Stenhouse’s win was his fourth Top-10 finish in the last five weeks; following a 10th at Martinsville, a ninth at Bristol and a fourth-place showing two weeks ago at Richmond. Teammate Trevor Bayne also contended for the win Sunday, before being eliminated in a 15-car backstretch melee with less than 20 laps to go. Bayne has recorded seven Top-15 finishes in 10 starts this season, and if the post-season playoffs began today, both Roush Fenway Racing drivers would receive tickets to the dance.

There is still a bit more work to do before RFR returns to the ranks of championship favorites, but Sunday’s GEICO 500 was proof positive that progress is being made.

"There was no panic,” stressed Jack Roush Sunday, beaming from beneath his trademark fedora in a raucous Talladega Victory Lane. “I've been a racer for nearly 60 years – 30 of them in NASCAR – and I've been in holes before.

“I've climbed out of every one of them.”

While never doubting his ability to rebound, Roush admitted that Sunday’s win “comes with some relief.”

“It doesn’t get any sweeter than this,” said a happy Stenhouse Sunday. “It’s awesome to finally finish it off. I look at our first 150 (races) and I can only hope that the next 150 are going to be kind of like Joey Logano’s. He’s had 300 races. The first 150 weren’t great, the next 150 were. Hopefully this is the start of that.
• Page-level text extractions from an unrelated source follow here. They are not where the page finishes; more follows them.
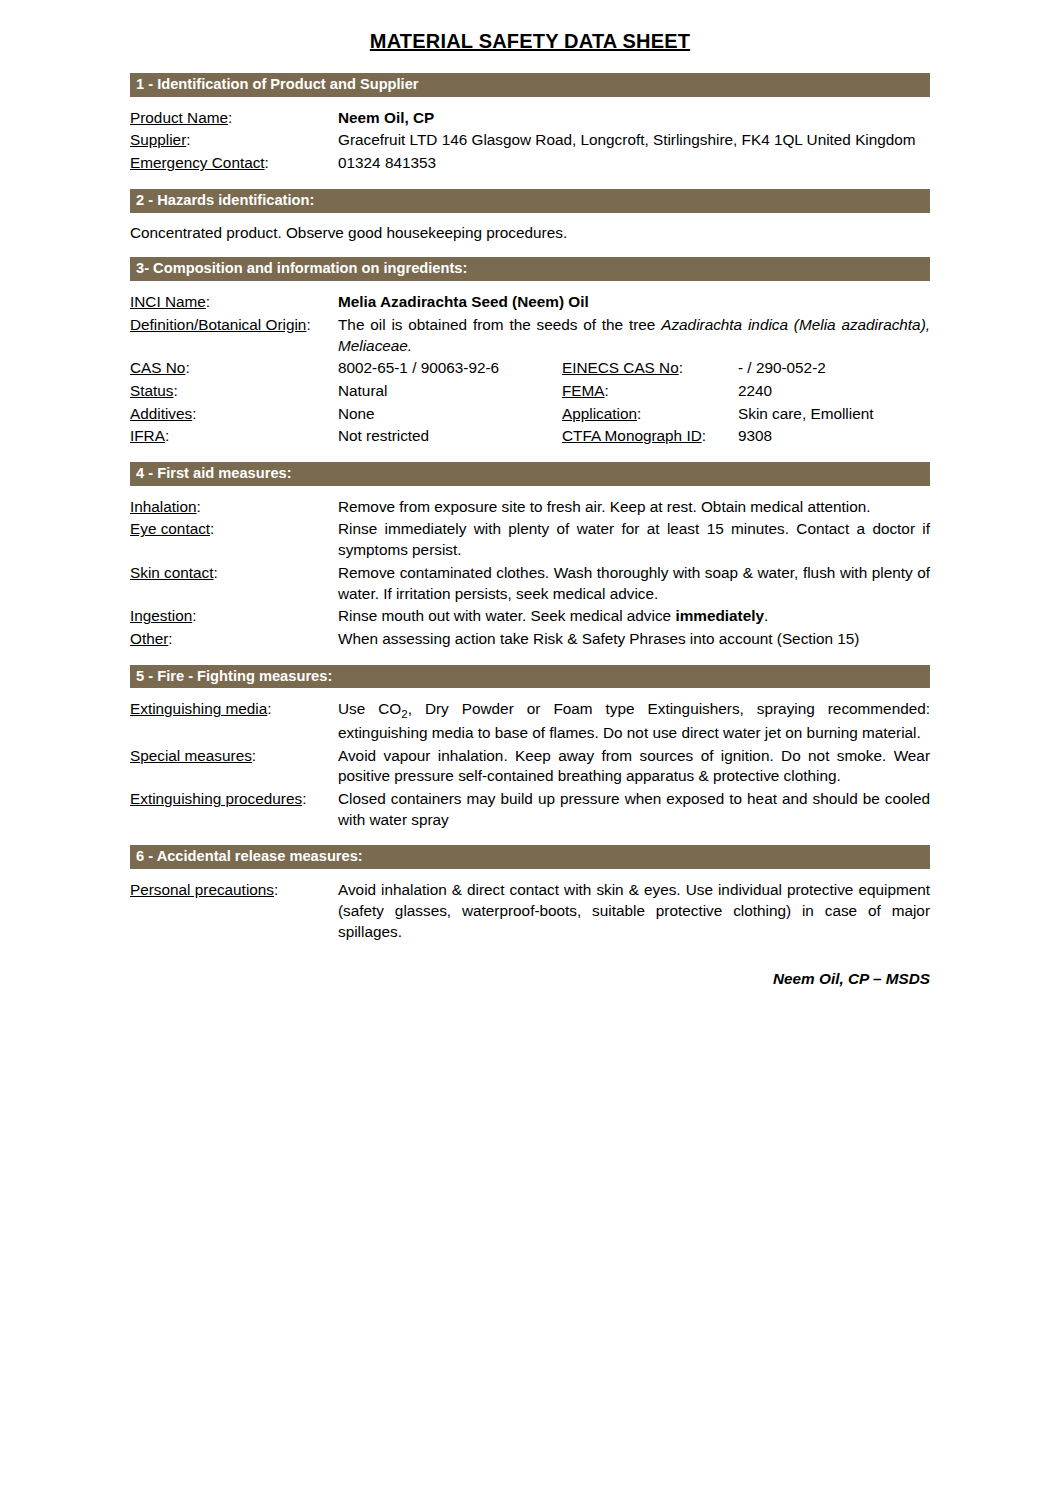MATERIAL SAFETY DATA SHEET
1 - Identification of Product and Supplier
| Product Name : | Neem Oil, CP |
| Supplier : | Gracefruit LTD 146 Glasgow Road, Longcroft, Stirlingshire, FK4 1QL United Kingdom |
| Emergency Contact : | 01324 841353 |
2 - Hazards identification:
Concentrated product. Observe good housekeeping procedures.
3- Composition and information on ingredients:
| INCI Name : | Melia Azadirachta Seed (Neem) Oil |
| Definition/Botanical Origin : | The oil is obtained from the seeds of the tree Azadirachta indica (Melia azadirachta), Meliaceae. |
| CAS No : | 8002-65-1 / 90063-92-6 | EINECS CAS No : | - / 290-052-2 |
| Status : | Natural | FEMA : | 2240 |
| Additives : | None | Application : | Skin care, Emollient |
| IFRA : | Not restricted | CTFA Monograph ID : | 9308 |
4 - First aid measures:
| Inhalation : | Remove from exposure site to fresh air. Keep at rest. Obtain medical attention. |
| Eye contact : | Rinse immediately with plenty of water for at least 15 minutes. Contact a doctor if symptoms persist. |
| Skin contact : | Remove contaminated clothes. Wash thoroughly with soap & water, flush with plenty of water. If irritation persists, seek medical advice. |
| Ingestion : | Rinse mouth out with water. Seek medical advice immediately . |
| Other : | When assessing action take Risk & Safety Phrases into account (Section 15) |
5 - Fire - Fighting measures:
| Extinguishing media : | Use CO 2 , Dry Powder or Foam type Extinguishers, spraying recommended: extinguishing media to base of flames. Do not use direct water jet on burning material. |
| Special measures : | Avoid vapour inhalation. Keep away from sources of ignition. Do not smoke. Wear positive pressure self-contained breathing apparatus & protective clothing. |
| Extinguishing procedures : | Closed containers may build up pressure when exposed to heat and should be cooled with water spray |
6 - Accidental release measures:
| Personal precautions : | Avoid inhalation & direct contact with skin & eyes. Use individual protective equipment (safety glasses, waterproof-boots, suitable protective clothing) in case of major spillages. |
Neem Oil, CP – MSDS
“Pulling into Victory Lane and seeing Jack and Danica standing there together, it was super special. They’re the same height,” he laughed. “She supports me through anything I need to do, whether it’s spending more time at the shop (or the) need to…spend a little bit more time with the guys at the shop. She’s been so supportive and knows how hard that I’ve worked, and to have her there was really awesome.

“Every race, we’re getting better and better,” he added. “My confidence has been really high all year. We know what race tracks we need to work on. I feel confident in the guys back at the shop, Brian (Pattie) and everyone. There are not many teams that pay attention to the details like the No. 17 team does.”